Sunday, 1 November 2009

More to Andeok…

Did you know that there is more to Andeok than the 5 minute walk down its single main road?


It was Corey and Ilana’s last morning in Andeok, and after a manly breakfast inside the house (eggs, toast, and ham and sausage drenched in caramelized maple syrup) and a nice coffee out on the roof, we set out in search of a mysterious path up the mountain that Young-hee (my Korean co-teacher) had talked about. It was actually a tractor path, but worth walking on. We walked behind Andeok School, passing the cows, overturned rice fields, and harvested apple orchards, right into the woods.

Not far from the school, we immediately saw a sign which had lots of Korean writing on it. Rough translation: Do not go up if you’re exercising!! Were we exercising? Kind of. I saw the uneven pattern of rocks making up a pathway of some sort up the steep mountain, branching off to the side rather than heading straightforward.

We climbed it. I could see why there was a warning sign at the very bottom. The fiery tree leaves had fallen, it had rained a little bit, and the stone steps were more than a little loose. Not to mention the light rain that had fallen during the night, making the leaves slippery over the damp ground.

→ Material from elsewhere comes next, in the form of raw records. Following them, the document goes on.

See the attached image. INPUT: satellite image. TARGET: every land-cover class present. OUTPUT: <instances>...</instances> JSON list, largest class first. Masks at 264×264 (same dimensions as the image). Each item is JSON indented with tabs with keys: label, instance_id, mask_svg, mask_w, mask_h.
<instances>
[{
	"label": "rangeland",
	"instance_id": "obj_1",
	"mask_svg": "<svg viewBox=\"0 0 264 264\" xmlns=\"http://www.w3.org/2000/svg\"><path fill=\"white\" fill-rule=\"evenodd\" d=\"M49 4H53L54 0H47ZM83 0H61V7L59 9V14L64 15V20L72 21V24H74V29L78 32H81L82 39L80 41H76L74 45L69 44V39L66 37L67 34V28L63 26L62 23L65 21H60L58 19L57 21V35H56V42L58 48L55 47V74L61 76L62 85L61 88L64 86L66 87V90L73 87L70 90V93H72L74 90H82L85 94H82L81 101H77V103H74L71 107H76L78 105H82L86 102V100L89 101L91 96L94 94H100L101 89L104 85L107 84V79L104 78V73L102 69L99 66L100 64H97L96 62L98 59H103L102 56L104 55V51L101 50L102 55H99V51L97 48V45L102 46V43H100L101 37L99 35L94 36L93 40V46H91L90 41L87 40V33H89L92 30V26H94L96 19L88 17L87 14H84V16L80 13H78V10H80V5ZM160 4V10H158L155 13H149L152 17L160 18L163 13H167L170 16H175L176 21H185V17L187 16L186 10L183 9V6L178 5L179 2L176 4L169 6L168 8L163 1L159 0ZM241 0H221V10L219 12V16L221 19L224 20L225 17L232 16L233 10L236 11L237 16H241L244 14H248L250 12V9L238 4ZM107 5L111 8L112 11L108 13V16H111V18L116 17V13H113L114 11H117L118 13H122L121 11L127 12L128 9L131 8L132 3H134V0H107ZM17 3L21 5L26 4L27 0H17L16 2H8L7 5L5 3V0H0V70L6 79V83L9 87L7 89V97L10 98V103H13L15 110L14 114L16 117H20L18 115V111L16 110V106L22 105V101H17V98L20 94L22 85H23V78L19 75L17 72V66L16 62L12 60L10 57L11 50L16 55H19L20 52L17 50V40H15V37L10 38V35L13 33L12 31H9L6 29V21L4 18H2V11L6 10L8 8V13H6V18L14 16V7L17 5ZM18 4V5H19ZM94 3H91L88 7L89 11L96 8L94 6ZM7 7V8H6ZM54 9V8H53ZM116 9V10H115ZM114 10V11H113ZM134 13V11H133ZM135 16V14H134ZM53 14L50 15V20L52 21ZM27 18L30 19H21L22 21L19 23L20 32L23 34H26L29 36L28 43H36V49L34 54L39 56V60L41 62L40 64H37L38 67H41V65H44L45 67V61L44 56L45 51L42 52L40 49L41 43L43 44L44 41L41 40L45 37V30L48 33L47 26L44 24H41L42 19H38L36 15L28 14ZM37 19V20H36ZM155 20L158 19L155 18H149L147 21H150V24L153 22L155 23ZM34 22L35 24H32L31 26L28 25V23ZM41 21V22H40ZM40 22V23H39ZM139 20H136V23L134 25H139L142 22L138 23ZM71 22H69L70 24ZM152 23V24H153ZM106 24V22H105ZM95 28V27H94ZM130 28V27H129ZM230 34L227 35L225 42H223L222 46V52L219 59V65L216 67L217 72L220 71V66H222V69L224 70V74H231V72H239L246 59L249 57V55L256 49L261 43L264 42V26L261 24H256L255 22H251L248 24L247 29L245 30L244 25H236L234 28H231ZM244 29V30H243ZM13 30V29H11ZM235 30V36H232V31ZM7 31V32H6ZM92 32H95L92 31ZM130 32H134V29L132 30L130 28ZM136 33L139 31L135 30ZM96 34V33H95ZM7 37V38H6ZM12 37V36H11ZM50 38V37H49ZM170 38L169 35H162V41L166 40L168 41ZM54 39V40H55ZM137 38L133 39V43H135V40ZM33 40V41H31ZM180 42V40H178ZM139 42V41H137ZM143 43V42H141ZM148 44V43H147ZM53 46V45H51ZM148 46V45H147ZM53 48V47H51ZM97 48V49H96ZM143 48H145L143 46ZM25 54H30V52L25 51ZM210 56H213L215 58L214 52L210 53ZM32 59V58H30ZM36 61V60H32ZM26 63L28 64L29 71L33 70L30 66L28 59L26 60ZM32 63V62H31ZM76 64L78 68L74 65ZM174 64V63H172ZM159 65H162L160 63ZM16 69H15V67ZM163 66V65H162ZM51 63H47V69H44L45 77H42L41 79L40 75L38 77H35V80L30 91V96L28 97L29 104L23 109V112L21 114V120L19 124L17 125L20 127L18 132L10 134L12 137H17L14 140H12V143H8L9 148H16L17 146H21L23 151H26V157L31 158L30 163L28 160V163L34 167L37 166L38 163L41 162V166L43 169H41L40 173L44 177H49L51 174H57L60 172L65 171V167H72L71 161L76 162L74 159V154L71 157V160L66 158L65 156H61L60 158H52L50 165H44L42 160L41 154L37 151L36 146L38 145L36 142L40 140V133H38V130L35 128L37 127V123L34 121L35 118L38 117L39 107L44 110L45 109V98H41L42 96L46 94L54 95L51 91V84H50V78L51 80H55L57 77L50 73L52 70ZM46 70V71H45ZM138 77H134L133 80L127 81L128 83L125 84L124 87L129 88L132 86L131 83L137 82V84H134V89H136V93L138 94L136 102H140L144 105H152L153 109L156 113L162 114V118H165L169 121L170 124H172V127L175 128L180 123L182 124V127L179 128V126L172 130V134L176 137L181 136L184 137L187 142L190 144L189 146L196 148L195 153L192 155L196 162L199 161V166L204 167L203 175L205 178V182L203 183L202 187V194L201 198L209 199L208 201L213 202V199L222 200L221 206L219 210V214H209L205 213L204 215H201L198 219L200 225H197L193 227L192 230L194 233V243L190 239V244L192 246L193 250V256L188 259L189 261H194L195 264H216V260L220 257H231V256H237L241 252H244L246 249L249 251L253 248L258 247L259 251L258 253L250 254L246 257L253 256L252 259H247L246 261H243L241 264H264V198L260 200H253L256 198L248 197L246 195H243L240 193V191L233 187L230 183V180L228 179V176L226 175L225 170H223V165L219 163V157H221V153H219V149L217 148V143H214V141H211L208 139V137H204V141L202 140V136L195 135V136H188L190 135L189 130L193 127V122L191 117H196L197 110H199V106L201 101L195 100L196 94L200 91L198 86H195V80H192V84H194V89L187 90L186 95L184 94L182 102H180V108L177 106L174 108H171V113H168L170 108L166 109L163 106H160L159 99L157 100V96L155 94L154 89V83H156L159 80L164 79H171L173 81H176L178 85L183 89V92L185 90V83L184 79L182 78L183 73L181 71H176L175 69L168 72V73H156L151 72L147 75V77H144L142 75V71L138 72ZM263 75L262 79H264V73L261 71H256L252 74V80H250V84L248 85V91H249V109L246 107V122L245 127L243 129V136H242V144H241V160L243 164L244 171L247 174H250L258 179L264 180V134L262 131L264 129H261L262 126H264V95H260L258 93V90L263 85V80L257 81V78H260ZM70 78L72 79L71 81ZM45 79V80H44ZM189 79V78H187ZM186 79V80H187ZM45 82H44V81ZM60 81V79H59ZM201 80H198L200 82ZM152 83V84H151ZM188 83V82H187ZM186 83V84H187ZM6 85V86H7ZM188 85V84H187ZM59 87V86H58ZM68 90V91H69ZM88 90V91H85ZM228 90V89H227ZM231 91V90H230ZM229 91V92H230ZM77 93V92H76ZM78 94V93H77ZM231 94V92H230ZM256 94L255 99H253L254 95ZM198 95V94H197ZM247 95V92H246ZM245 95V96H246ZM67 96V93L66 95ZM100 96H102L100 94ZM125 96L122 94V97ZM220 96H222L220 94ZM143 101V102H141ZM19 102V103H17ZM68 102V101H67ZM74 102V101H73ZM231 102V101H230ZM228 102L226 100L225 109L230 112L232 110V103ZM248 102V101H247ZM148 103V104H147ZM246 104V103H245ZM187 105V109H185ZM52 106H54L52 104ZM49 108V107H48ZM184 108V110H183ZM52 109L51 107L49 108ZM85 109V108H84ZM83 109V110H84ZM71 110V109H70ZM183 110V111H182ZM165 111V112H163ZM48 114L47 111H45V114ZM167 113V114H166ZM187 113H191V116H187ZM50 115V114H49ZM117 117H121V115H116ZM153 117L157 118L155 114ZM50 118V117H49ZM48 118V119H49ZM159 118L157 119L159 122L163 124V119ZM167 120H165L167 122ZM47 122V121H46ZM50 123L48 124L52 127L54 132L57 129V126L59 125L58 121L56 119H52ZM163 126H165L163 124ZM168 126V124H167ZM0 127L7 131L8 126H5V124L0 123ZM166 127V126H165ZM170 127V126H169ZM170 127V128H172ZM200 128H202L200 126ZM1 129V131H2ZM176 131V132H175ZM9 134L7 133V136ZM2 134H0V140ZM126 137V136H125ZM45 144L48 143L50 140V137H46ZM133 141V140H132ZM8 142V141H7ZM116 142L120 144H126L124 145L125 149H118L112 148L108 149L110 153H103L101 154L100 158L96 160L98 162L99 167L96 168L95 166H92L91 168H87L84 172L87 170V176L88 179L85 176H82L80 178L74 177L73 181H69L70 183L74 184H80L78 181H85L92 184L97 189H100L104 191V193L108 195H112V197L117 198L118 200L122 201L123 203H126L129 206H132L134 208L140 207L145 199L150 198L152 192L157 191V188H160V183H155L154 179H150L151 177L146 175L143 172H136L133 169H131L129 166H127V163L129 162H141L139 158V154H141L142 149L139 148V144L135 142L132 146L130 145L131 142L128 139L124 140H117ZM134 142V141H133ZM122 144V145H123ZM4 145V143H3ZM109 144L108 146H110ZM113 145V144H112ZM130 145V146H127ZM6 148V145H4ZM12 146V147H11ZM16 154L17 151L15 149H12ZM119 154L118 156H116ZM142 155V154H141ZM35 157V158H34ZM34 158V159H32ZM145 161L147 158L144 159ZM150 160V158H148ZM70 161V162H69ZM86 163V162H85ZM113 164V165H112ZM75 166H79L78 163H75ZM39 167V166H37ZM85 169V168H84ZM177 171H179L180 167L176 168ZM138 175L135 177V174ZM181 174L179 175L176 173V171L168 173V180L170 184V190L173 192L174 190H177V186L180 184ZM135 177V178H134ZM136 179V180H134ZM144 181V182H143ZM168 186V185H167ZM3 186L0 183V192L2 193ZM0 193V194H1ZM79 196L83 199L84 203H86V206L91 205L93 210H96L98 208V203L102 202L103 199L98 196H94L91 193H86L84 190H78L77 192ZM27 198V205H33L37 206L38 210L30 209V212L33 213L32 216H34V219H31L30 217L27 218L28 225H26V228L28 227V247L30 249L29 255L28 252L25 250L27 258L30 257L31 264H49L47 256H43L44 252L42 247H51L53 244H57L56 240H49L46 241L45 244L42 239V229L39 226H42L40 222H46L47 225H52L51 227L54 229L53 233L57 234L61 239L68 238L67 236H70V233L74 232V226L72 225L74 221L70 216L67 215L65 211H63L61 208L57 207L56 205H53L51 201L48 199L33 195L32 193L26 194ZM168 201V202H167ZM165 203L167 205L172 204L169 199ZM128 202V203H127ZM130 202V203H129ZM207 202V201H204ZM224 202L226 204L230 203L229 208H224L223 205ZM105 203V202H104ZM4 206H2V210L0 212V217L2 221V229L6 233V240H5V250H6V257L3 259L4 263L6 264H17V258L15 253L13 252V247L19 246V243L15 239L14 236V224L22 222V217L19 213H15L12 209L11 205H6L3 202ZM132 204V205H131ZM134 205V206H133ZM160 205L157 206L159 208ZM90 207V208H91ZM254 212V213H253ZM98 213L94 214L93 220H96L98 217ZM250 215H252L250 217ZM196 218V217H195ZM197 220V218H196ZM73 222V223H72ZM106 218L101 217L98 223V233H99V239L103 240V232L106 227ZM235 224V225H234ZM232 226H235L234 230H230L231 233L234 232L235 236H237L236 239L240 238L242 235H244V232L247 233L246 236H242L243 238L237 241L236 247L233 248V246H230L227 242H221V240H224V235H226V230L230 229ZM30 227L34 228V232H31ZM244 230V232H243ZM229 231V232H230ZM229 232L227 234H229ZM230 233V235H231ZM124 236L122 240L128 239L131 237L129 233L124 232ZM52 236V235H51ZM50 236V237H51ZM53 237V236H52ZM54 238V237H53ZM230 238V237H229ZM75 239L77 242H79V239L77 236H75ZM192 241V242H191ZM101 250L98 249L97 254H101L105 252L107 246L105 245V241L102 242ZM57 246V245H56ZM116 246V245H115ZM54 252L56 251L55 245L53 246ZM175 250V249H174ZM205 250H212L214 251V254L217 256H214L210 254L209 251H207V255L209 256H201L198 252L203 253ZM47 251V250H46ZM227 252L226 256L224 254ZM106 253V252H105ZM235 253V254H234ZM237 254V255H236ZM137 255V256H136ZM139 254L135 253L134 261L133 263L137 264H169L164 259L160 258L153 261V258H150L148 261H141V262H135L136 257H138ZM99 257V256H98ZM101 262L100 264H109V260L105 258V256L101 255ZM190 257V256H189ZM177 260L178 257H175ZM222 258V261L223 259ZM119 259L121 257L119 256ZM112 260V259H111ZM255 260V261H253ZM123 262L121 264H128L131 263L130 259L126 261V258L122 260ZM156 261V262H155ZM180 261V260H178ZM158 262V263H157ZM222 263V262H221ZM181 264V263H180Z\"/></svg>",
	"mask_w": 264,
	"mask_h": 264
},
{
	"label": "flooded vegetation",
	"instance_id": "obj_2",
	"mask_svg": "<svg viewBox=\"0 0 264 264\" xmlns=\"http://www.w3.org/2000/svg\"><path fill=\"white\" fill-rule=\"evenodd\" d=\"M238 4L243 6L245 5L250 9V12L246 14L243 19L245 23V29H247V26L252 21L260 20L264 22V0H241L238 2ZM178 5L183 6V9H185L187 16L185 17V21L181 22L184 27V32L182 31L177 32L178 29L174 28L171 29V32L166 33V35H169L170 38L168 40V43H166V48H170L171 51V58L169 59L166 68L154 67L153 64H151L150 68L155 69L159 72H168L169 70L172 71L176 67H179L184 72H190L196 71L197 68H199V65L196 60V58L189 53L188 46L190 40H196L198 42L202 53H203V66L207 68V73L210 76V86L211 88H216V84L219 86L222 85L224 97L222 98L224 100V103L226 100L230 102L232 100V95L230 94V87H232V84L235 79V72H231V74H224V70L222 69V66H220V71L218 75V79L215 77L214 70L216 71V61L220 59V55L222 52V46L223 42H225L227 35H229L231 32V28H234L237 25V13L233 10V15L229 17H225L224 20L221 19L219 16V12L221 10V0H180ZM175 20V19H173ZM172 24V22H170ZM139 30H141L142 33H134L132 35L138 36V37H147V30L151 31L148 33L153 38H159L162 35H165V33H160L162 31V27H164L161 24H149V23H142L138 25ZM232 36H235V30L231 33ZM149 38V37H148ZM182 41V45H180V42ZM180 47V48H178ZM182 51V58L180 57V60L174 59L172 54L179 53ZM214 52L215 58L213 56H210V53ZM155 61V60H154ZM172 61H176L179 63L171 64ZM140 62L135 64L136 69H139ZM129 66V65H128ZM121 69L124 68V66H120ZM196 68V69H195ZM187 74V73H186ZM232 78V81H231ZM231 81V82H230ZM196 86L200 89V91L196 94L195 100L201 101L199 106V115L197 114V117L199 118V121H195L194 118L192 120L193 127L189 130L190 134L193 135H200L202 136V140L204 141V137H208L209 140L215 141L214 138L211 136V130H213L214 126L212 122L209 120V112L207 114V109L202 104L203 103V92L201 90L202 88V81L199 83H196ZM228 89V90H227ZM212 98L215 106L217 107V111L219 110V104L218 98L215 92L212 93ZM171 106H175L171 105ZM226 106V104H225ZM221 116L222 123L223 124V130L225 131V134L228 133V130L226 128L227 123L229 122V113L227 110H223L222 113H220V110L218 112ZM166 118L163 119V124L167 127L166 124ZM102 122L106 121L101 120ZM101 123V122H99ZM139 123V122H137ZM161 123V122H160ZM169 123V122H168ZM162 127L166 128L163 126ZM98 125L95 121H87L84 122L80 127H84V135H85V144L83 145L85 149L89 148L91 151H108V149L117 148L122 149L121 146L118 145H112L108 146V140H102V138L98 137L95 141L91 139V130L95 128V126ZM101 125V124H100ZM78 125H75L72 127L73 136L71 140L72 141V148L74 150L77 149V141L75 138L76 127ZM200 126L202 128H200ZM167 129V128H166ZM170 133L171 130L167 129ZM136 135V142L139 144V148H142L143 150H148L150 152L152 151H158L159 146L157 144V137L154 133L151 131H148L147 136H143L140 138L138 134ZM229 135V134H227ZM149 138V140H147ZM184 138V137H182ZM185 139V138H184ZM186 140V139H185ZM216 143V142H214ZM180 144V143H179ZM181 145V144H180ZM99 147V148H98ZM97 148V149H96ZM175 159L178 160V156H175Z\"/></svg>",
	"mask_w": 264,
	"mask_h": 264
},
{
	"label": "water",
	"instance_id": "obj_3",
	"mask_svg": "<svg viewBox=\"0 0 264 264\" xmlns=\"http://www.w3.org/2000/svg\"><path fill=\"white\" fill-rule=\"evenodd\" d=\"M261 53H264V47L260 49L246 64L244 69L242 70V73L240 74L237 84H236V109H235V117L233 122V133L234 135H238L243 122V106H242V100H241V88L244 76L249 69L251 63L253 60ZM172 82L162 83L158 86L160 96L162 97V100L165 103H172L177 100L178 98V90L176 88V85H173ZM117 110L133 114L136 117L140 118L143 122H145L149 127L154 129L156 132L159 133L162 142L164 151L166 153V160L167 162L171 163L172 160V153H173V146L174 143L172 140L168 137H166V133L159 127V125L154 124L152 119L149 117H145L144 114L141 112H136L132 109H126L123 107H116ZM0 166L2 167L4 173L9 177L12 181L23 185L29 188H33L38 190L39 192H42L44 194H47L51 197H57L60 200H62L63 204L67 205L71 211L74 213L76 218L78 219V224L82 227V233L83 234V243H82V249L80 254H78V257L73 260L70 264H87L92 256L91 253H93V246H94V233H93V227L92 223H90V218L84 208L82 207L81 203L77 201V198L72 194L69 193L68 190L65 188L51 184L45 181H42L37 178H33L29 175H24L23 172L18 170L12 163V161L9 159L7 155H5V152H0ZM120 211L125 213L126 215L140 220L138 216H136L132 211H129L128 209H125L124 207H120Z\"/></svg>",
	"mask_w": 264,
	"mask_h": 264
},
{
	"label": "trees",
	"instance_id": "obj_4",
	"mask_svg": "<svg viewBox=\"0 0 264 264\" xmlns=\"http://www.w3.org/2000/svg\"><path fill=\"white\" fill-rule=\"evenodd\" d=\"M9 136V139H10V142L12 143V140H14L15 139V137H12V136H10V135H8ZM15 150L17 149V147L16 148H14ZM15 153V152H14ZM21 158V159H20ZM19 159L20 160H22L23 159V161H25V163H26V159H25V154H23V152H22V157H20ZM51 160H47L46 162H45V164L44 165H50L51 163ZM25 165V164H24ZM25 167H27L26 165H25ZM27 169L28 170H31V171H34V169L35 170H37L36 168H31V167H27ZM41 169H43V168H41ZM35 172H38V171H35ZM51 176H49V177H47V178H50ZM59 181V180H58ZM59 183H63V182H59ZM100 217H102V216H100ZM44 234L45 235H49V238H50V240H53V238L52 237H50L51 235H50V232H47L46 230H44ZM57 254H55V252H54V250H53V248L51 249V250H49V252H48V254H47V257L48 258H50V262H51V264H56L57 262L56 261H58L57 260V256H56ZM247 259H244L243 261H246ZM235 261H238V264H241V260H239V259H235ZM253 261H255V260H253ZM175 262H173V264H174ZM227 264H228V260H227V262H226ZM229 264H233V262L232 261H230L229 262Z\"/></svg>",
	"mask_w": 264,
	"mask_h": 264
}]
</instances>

Up at the very top was a clearing of trees. The grass had just recently been cut, and the area well-maintained. At the center were two hilly mounds, encircled by stone bricks, and in the center of the two, a tombstone with a flower carving at the top. There was even a concrete area (on which to put an offering of rice wine, rice cakes, and fruits) set up for ancestral thanksgiving services. After appreciating the view from the top, we set out to continue along the tractor path that was leading to another village of Andeok. That’s right, there is more to Andeok than meets the eye.

We kept on walking, but the pathway curved around the tree-covered mountain, surrounded by more apple orchards, cabbage patches, and harvested rice fields. The mountain landscape around the other village was captivating, seemingly touching the edges of the village.

Just then, a large dog came running out from the end of the path. We hadn’t noticed that our walk was coming close to an end, until the massive dog (quite like a horror movie), came speeding towards us, barking madly. Ken had instinctively pushed me back, putting his arm out in front of me, protecting me. Luckily, the unleashed dog (literally unleashed) stopped at the edge of the property and just kept on barking. It was a frightening moment.

We turned back, following the path back to our village of Myungdang-ri. After spending a few moments of rest at the house, Corey and Ilana left on the bus, back to Andong City.

Thank-you for such an enjoyable and fulfilling weekend, guys. We’ll see you soon in Andong!